Top 10 des morceaux de rap US sur la brutalité policière

Par Baptiste Le Guay / le 28 octobre 2016
Top 10 des morceaux de rap sur la brutalité policière
A l’image du clip spectaculaire de YG « One time comin’ » sorti le 26 octobre, la police et la violence de ses représentants ont toujours été un thème fort dans le hip hop US de ces 30 dernières années. Des relations tendues entre les forces de l’ordre et certaines communautés (principalement afro-américaine) décrites avec virulence par les plus grands rappeurs. Notre top 10.

Michael Brown, Eric Garner, Trayvon Martin… le nom de certaines victimes de la police américaine ont fait le tour du monde ces dernières années, donnant naissance au mouvement Black Lives Matter.

Avec « 16 shots », Vic Mensa fait allusion à Laquan MacDonald, mort sous les balles d’un policier le 20 octobre 2014. Un clip où le rappeur de Chicago résiste à la police malgré les coups, le taser et les balles avec un message de paix.

Les poids lourds du rap west coast ont été très productifs en la matière. On peut citer Kendrick Lamar et son titre « Alright » (2015) nous fait voyager dans son univers avec un refrain entêtant : « Nigga we gon’ be alright ».

Dans les années 90, Tupac Shakur avec son classique « Holler if ya hear me » (1993) montre son mécontentement et sa rébellion vis-à-vis des forces de l’ordre.

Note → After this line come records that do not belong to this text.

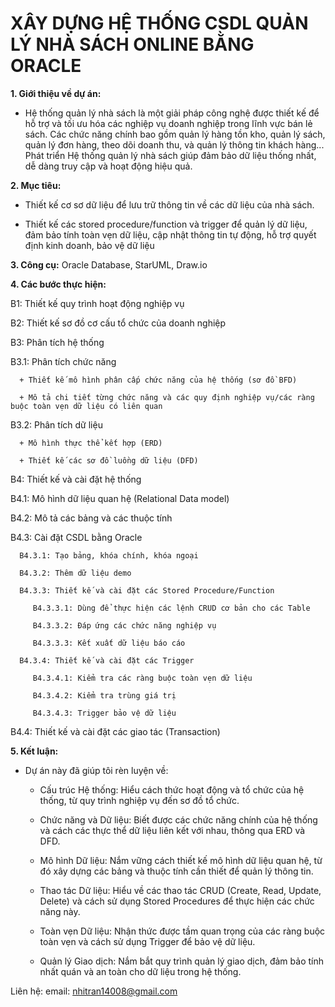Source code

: # XÂY DỰNG HỆ THỐNG CSDL QUẢN LÝ NHÀ SÁCH ONLINE BẰNG ORACLE
**1. Giới thiệu về dự án:**
- Hệ thống quản lý nhà sách là một giải pháp công nghệ được thiết kế để hỗ trợ và tối ưu hóa các nghiệp vụ doanh nghiệp trong lĩnh vực bán lẻ sách. Các chức năng chính bao gồm quản lý hàng tồn kho, quản lý sách, quản lý đơn hàng, theo dõi doanh thu, và quản lý thông tin khách hàng... Phát triển Hệ thống quản lý nhà sách giúp đảm bảo dữ liệu thống nhất, dễ dàng truy cập và hoạt động hiệu quả.

**2. Mục tiêu:**

- Thiết kế cơ sơ dữ liệu để lưu trữ thông tin về các dữ liệu của nhà sách.

- Thiết kế các stored procedure/function và trigger để quản lý dữ liệu, đảm bảo tính toàn vẹn dữ liệu, cập nhật thông tin tự động, hỗ trợ quyết định kinh doanh, bảo vệ dữ liệu

**3. Công cụ:** Oracle Database, StarUML, Draw.io  

**4. Các bước thực hiện:**

B1: Thiết kế quy trình hoạt động nghiệp vụ 

B2: Thiết kế sơ đồ cơ cấu tổ chức của doanh nghiệp

B3: Phân tích hệ thống 

   B3.1: Phân tích chức năng 

      + Thiết kế mô hình phân cấp chức năng của hệ thống (sơ đồ BFD)
    
      + Mô tả chi tiết từng chức năng và các quy định nghiệp vụ/các ràng buộc toàn vẹn dữ liệu có liên quan
    
  B3.2: Phân tích dữ liệu 
  
      + Mô hình thực thể kết hợp (ERD)
   
      + Thiết kế các sơ đồ luồng dữ liệu (DFD)
   
B4: Thiết kế và cài đặt hệ thống 

   B4.1: Mô hình dữ liệu quan hệ (Relational Data model) 
 
   B4.2: Mô tả các bảng và các thuộc tính
 
   B4.3: Cài đặt CSDL bằng Oracle 
 
      B4.3.1: Tạo bảng, khóa chính, khóa ngoại 
  
      B4.3.2: Thêm dữ liệu demo 
  
      B4.3.3: Thiết kế và cài đặt các Stored Procedure/Function 
  
         B4.3.3.1: Dùng để thực hiện các lệnh CRUD cơ bản cho các Table 
    
         B4.3.3.2: Đáp ứng các chức năng nghiệp vụ
    
         B4.3.3.3: Kết xuất dữ liệu báo cáo 

      B4.3.4: Thiết kế và cài đặt các Trigger

         B4.3.4.1: Kiểm tra các ràng buộc toàn vẹn dữ liệu  

         B4.3.4.2: Kiểm tra trùng giá trị 

         B4.3.4.3: Trigger bảo vệ dữ liệu  

   B4.4: Thiết kế và cài đặt các giao tác (Transaction)

**5. Kết luận:**
- Dự án này đã giúp tôi rèn luyện về: 

   + Cấu trúc Hệ thống: Hiểu cách thức hoạt động và tổ chức của hệ thống, từ quy trình nghiệp vụ đến sơ đồ tổ chức.
    
   + Chức năng và Dữ liệu: Biết được các chức năng chính của hệ thống và cách các thực thể dữ liệu liên kết với nhau, thông qua ERD và DFD.
    
   + Mô hình Dữ liệu: Nắm vững cách thiết kế mô hình dữ liệu quan hệ, từ đó xây dựng các bảng và thuộc tính cần thiết để quản lý thông tin.
    
   + Thao tác Dữ liệu: Hiểu về các thao tác CRUD (Create, Read, Update, Delete) và cách sử dụng Stored Procedures để thực hiện các chức năng này.
    
   + Toàn vẹn Dữ liệu: Nhận thức được tầm quan trọng của các ràng buộc toàn vẹn và cách sử dụng Trigger để bảo vệ dữ liệu.
     
   + Quản lý Giao dịch: Nắm bắt quy trình quản lý giao dịch, đảm bảo tính nhất quán và an toàn cho dữ liệu trong hệ thống.

Liên hệ:
email: nhitran14008@gmail.com
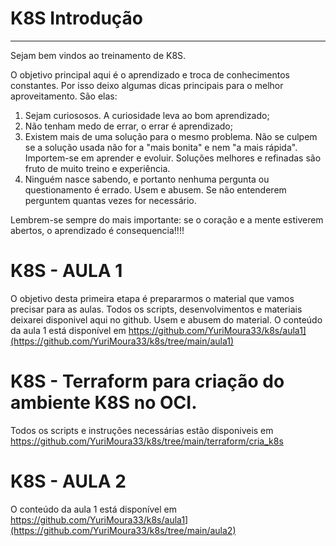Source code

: # K8S Introdução 
__________________________________________________

Sejam bem vindos ao treinamento de K8S. 

O objetivo principal aqui é o aprendizado e troca de conhecimentos constantes. Por isso deixo algumas dicas principais para o melhor aproveitamento. São elas: 

1. Sejam curiososos. A curiosidade leva ao bom aprendizado;
2. Não tenham medo de errar, o errar é aprendizado;
3. Existem mais de uma solução para o mesmo problema. Não se culpem se a solução usada não for a "mais bonita" e nem "a mais rápida". Importem-se em aprender e evoluir. Soluções melhores e refinadas são fruto de muito treino e experiência.
4. Ninguém nasce sabendo, e portanto nenhuma pergunta ou questionamento é errado. Usem e abusem. Se não entenderem perguntem quantas vezes for necessário.

Lembrem-se sempre do mais importante: se o coração e a mente estiverem abertos, o aprendizado é consequencia!!!! 

# K8S - AULA 1 
O objetivo desta primeira etapa é prepararmos o material que vamos precisar para as aulas. Todos os scripts, desenvolvimentos e materiais deixarei disponivel aqui no github. Usem e abusem do material. 
O conteúdo da aula 1 está disponível em https://github.com/YuriMoura33/k8s/aula1](https://github.com/YuriMoura33/k8s/tree/main/aula1)

# K8S - Terraform para criação do ambiente K8S no OCI. 
Todos os scripts e instruções necessárias estão disponiveis em https://github.com/YuriMoura33/k8s/tree/main/terraform/cria_k8s

# K8S - AULA 2
O conteúdo da aula 1 está disponível em https://github.com/YuriMoura33/k8s/aula1](https://github.com/YuriMoura33/k8s/tree/main/aula2)
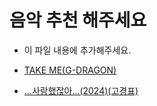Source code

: # 음악 추천 해주세요

- 이 파일 내용에 추가해주세요.

- [TAKE ME(G-DRAGON)](https://www.youtube.com/watch?v=IgIqM68qvF0)
- [...사랑했잖아...(2024)(고경표)](https://www.youtube.com/watch?v=-g0MOHe-Lik)
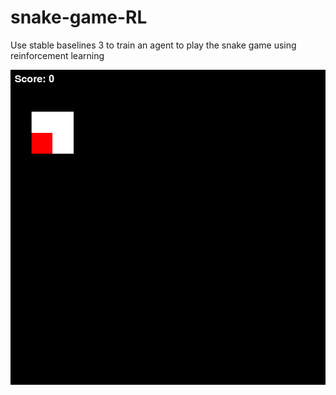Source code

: # snake-game-RL

Use stable baselines 3 to train an agent to play the snake game using reinforcement learning

![Snake Game](assets/snake.gif)
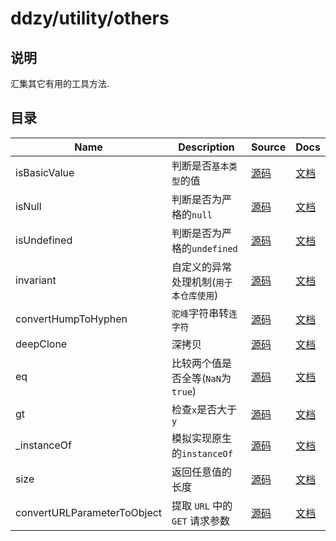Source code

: # ddzy/utility/others

## 说明

汇集其它有用的工具方法.

## 目录

| Name                        | Description                            | Source                                         | Docs                                                                                                       |
| --------------------------- | -------------------------------------- | ---------------------------------------------- | ---------------------------------------------------------------------------------------------------------- |
| isBasicValue                | 判断是否`基本类型`的值                 | [源码](./isBasicValue/index.ts)                | [文档](https://ddzy.gitbook.io/ts-utility-plugins-docs/utility/utility-others/isbasicvalue)                |
| isNull                      | 判断是否为严格的`null`                 | [源码](./isNull/index.ts)                      | [文档](https://ddzy.gitbook.io/ts-utility-plugins-docs/utility/utility-others/isnull)                      |
| isUndefined                 | 判断是否为严格的`undefined`            | [源码](./isUndefined/index.ts)                 | [文档](https://ddzy.gitbook.io/ts-utility-plugins-docs/utility/utility-others/isundefined)                 |
| invariant                   | 自定义的异常处理机制(`用于本仓库使用`) | [源码](./invariant/index.ts)                   | [文档](https://ddzy.gitbook.io/ts-utility-plugins-docs/utility/utility-others/invariant)                   |
| convertHumpToHyphen         | `驼峰`字符串转`连字符`                 | [源码](./convertHumpToHyphen/index.ts)         | [文档](https://ddzy.gitbook.io/ts-utility-plugins-docs/utility/utility-others/converthumptohyphen)         |
| deepClone                   | 深拷贝                                 | [源码](./deepClone/index.ts)                   | [文档](https://ddzy.gitbook.io/ts-utility-plugins-docs/utility/utility-others/deepclone)                   |
| eq                          | 比较两个值是否全等(`NaN`为`true`)      | [源码](./eq/index.ts)                          | [文档](https://ddzy.gitbook.io/ts-utility-plugins-docs/utility/utility-others/eq)                          |
| gt                          | 检查`x`是否大于`y`                     | [源码](./gt/index.ts)                          | [文档](https://ddzy.gitbook.io/ts-utility-plugins-docs/utility/utility-others/gt)                          |
| _instanceOf                 | 模拟实现原生的`instanceOf`             | [源码](./_instanceOf/index.ts)                 | [文档](https://ddzy.gitbook.io/ts-utility-plugins-docs/utility/utility-others/_instanceOf)                 |
| size                        | 返回任意值的长度                       | [源码](./size/index.ts)                        | [文档](https://ddzy.gitbook.io/ts-utility-plugins-docs/utility/utility-others/sizes)                       |
| convertURLParameterToObject | 提取 `URL` 中的 `GET` 请求参数         | [源码](./convertURLParameterToObject/index.ts) | [文档](https://ddzy.gitbook.io/ts-utility-plugins-docs/utility/utility-others/convertURLParameterToObject) |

Impossible évidemment de passer à côté du légendaire « Fuck the Police » des NWA (Niggas With Atiitude) sorti en 1988. Un titre a priori censuré lors des tournées mais que le groupe jouait quand même.

Un nom de morceau utilisé 20 ans plus tard dans la mixtape « The Ghost sessions » du MC New-yorkais Styles P. La voix du comédien noir Richard Pryor est utilisée dans la chanson lors d’un de ses sketchs sur le sujet.

En 1999, c’est Mos Def qui s’exprime sur une production de Q-Tip (A Tribe Called Quest) pour la chanson « Mr Nigga ». Celui qui se fait désormais appeler Yasiin Bey, lance dans ses paroles : « ils disent qu’ils veulent te voir réussir, mais ce n’est pas le cas. Tu vis bien ? Ils te flashent avec une lumière sur le visage. »

Condamné pour 2 ans de prison en 1996 (il avait tiré des coups de feu de l’air en marge d’une bagarre mortelle…). C BO, gangster de Sacramento avait bénéficié d’une mesure de liberté conditionnelle. La contrainte ? Ne plus promouvoir les gangs et tenir des propos illégaux dans ses paroles. Avec « Deadly Game » (1998), il foule aux pieds cet engagement en menaçant de mort le procureur ainsi que tout le tribunal ! Une provocation qui l’avait d’ailleurs renvoyé en prison ensuite.

En 1994, c’est le groupe texan UGK, de lancer le titre « Protect and Serve » à leur sauce Dirty South. Un morceau où le duo clashe ouvertement la police, avec un refrain ironique «  Les policiers sont tes amis, ils sont là pour protéger et servir ».

La même année, KRS ONE, un autre titan du rap, de la East-Coast cette fois ci, sort le morceau « Sound of da police ». Un titre samplé par le DJ Cut killer et le groupe français NTM dans « Assassin de la police ». Un morceau immortalisé dans le film mythique « La Haine ».